En el foro de precandidatos presidenciales del Centro Democrático sobre seguridad, que se llevó a cabo en Bogotá el pasado 30 de noviembre, expresé la necesidad de entender la seguridad y la justicia como un binomio inseparable. Un país donde el índice de impunidad supera el 90%, es caldo de cultivo para toda forma de violencia y delincuencia, porque todo crimen es de cálculo costo – beneficio.
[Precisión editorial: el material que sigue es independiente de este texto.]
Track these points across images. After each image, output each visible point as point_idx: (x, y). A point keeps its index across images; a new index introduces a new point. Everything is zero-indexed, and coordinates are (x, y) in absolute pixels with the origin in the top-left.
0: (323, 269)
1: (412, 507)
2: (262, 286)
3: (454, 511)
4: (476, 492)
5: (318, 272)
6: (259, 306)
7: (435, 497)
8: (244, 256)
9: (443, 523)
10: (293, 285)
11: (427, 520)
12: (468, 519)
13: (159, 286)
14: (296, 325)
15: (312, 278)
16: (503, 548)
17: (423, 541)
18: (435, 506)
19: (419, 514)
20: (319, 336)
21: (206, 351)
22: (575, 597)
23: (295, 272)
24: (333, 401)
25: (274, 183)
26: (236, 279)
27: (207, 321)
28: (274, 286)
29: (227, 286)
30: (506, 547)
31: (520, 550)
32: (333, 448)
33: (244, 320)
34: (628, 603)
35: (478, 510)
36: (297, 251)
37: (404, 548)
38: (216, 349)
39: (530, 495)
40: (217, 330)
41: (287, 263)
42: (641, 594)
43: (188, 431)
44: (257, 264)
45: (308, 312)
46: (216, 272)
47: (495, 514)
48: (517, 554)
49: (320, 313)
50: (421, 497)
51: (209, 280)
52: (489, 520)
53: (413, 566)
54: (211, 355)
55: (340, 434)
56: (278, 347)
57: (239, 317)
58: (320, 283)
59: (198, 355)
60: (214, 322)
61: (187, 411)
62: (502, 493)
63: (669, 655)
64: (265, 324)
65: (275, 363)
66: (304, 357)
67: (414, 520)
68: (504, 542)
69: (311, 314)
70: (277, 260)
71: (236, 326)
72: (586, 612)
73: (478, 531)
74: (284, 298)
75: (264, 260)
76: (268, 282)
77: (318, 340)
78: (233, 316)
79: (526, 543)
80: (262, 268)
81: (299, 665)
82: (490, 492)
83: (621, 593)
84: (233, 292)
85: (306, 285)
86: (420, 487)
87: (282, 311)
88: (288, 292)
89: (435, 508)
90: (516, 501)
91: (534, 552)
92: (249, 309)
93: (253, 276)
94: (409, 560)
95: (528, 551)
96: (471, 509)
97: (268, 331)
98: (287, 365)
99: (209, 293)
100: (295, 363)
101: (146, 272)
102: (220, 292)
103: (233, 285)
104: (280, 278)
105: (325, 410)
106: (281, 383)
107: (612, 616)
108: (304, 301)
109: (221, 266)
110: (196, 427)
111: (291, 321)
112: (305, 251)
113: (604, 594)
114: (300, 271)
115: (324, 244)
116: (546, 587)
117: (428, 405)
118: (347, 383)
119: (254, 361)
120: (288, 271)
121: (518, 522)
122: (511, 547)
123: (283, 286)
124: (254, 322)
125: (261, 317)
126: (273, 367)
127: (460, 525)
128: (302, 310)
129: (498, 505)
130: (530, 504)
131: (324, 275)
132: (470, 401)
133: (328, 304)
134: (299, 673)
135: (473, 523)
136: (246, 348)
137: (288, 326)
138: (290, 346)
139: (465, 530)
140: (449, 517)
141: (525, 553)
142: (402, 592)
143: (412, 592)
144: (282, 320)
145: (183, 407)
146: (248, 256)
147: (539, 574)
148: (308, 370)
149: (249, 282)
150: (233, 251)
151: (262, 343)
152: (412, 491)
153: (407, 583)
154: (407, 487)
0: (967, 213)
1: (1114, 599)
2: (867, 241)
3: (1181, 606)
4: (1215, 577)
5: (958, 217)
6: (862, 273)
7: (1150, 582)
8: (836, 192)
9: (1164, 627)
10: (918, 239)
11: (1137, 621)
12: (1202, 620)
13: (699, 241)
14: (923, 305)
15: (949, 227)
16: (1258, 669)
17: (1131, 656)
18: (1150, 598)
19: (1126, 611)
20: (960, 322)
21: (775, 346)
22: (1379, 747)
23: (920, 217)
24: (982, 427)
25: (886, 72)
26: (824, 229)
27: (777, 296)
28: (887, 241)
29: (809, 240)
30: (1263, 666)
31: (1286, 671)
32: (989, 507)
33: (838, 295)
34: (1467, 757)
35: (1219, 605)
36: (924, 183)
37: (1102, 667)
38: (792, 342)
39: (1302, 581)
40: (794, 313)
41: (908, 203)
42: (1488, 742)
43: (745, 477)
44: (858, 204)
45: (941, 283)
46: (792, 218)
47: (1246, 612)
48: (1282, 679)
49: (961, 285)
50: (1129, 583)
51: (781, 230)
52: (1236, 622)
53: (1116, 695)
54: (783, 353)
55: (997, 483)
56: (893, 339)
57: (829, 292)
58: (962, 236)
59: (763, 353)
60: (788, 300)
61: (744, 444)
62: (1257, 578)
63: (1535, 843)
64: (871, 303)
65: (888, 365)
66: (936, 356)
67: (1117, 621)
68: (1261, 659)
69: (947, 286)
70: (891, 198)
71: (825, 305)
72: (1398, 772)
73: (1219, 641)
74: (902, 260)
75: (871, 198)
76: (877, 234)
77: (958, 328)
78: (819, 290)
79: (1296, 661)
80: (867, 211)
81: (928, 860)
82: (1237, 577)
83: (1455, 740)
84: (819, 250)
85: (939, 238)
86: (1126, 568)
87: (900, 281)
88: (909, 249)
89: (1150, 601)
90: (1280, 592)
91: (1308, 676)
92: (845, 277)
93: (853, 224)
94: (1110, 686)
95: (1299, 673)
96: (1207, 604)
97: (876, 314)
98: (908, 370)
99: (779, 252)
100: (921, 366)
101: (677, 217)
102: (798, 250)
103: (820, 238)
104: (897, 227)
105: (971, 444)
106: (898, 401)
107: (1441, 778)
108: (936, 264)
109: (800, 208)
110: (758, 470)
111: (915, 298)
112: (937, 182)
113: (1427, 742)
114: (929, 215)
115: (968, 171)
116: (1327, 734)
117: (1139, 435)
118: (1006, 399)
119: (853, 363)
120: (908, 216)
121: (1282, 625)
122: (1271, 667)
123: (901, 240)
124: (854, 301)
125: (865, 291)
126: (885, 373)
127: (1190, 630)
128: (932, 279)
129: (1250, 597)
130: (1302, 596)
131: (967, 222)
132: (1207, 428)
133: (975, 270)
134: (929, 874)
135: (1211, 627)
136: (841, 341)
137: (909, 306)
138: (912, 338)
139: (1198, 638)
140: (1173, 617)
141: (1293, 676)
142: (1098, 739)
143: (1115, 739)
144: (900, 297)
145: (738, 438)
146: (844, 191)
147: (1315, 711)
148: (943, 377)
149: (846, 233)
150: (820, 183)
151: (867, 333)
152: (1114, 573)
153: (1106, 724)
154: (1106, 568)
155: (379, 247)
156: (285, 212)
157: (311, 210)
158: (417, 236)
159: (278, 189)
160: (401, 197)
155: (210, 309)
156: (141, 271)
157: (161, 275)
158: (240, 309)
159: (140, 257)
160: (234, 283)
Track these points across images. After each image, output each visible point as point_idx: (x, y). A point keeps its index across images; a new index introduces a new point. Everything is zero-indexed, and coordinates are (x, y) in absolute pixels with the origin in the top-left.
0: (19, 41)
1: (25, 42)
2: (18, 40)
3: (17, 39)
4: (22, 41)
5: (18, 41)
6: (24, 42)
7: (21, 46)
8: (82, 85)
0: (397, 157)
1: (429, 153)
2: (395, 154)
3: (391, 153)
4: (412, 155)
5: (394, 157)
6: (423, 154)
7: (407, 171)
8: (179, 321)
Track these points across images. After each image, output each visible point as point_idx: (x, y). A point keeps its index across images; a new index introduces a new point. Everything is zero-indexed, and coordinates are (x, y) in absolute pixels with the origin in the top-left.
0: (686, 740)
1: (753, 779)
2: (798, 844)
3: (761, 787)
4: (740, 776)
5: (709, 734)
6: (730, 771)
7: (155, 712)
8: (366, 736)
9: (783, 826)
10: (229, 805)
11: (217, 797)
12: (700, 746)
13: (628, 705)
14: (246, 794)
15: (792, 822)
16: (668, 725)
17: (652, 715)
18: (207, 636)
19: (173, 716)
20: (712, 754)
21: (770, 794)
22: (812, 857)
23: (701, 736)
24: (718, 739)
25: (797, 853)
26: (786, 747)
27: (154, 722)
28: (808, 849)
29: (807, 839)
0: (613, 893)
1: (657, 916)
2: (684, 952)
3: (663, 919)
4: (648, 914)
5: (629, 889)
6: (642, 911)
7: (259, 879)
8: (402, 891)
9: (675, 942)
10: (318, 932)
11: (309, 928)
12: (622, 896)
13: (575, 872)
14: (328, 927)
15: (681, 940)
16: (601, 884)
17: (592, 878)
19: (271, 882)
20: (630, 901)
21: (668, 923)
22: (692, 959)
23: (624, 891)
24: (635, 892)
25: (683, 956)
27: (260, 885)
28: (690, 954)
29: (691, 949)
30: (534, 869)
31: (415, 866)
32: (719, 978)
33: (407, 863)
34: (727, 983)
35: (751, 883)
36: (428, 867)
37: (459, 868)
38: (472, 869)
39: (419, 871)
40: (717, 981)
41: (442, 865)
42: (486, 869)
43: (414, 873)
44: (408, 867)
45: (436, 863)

Por eso, me preocupa la nueva propuesta de reforma a la justicia (Ley 284 de 2024) del Gobierno Petro y de las Cortes, que al cierre de esta columna estaba cursando segundo debate en Plenaria del Senado. Si bien es plausible que la iniciativa tenga por objeto perfeccionar el modelo acusatorio implementado en el País mediante la Ley 906 de 2004, y más aún que se pretenda promover la emisión temprana de decisiones judiciales, ello no puede hacerse a costa de promover espacios de impunidad.
La impunidad representa un fenómeno derivado del desconocimiento por parte del Estado de su deber de investigar y sancionar oportuna y apropiadamente los comportamientos ilícitos; dicha obligación no puede reducirse al mero aseguramiento de la reparación del daño a las víctimas de determinados delitos, por “insignificantes” que pudieran llegar a ser. De considerarlos así, el Estado debería promover su despenalización, para convertirlos en asunto del derecho policivo, no del penal; pero claro, no resultaría políticamente correcto siquiera insinuarlo.
No encuentro justificación alguna para que se posibilite la extinción de la acción penal en relación con comportamientos tan socialmente lesivos como el hurto en todas sus modalidades, salvo cuando se ejerza violencia contra las personas, y la estafa; y mucho menos contra todos autores y partícipes, cuando cualquiera de ellos indemnice integralmente.
En Colombia, el hurto es un delito que ha estado creciendo exponencialmente en los últimos años; según cifras del Ministerio de Defensa, el hurto a personas pasó de 61.442 casos en 2010 a 208.037 en 2020 y llegó a 391.023 en 2023; igual sucede con el hurto a vehículos, el cual pasó de 21.457 casos en 2010 a 36.444 en 2020 y a 53.302 el año anterior, y las cifras del hurto a residencia en los mismos años fueron: 17.439, 33.657 y 35.701, respectivamente.
Además, preocupa que el proyecto abra la posibilidad para acceder a rebajas de penas hasta la mitad, vía celebración de preacuerdos o negociaciones a responsables de terrorismo, financiación del terrorismo, secuestro extorsivo, extorsión y conexos.
Así, aunque se mantiene la prohibición de subrogados penales a responsables de delitos como terrorismo y su financiación, terminan abriendo una puerta trasera que sin duda es contraria a la tradición de Colombia frente a este flagelo transnacional y a los compromisos adquiridos internacionalmente para luchar contra el mismo.
Recordemos que nuestro País es signatario de la Convención Interamericana contra el Terrorismo de la OEA (Ley 898 de 2004) y el Convenio Internacional para la Represión a la Financiación del Terrorismo (Ley 808 de 2003); además, participamos activamente en el Comité Interamericano contra el Terrorismo (CICTE), el Foro Global de Lucha contra el Terrorismo y el Grupo de Acción Financiera de Latinoamérica.
No me cabe la menor duda que esta iniciativa desequilibra aún más, a favor de los intereses de los criminales la relación costo – beneficio de infringir la Ley; además, despoja de su valor disuasivo y retributivo al derecho penal.
Es tan descabellado el populismo punitivo, como pretender bajar las cifras de delitos redefiniéndolos o reducir la impunidad eludiendo la responsabilidad del Estado de investigar y sancionar, quedando a expensas de la “buena voluntad” de los bandidos.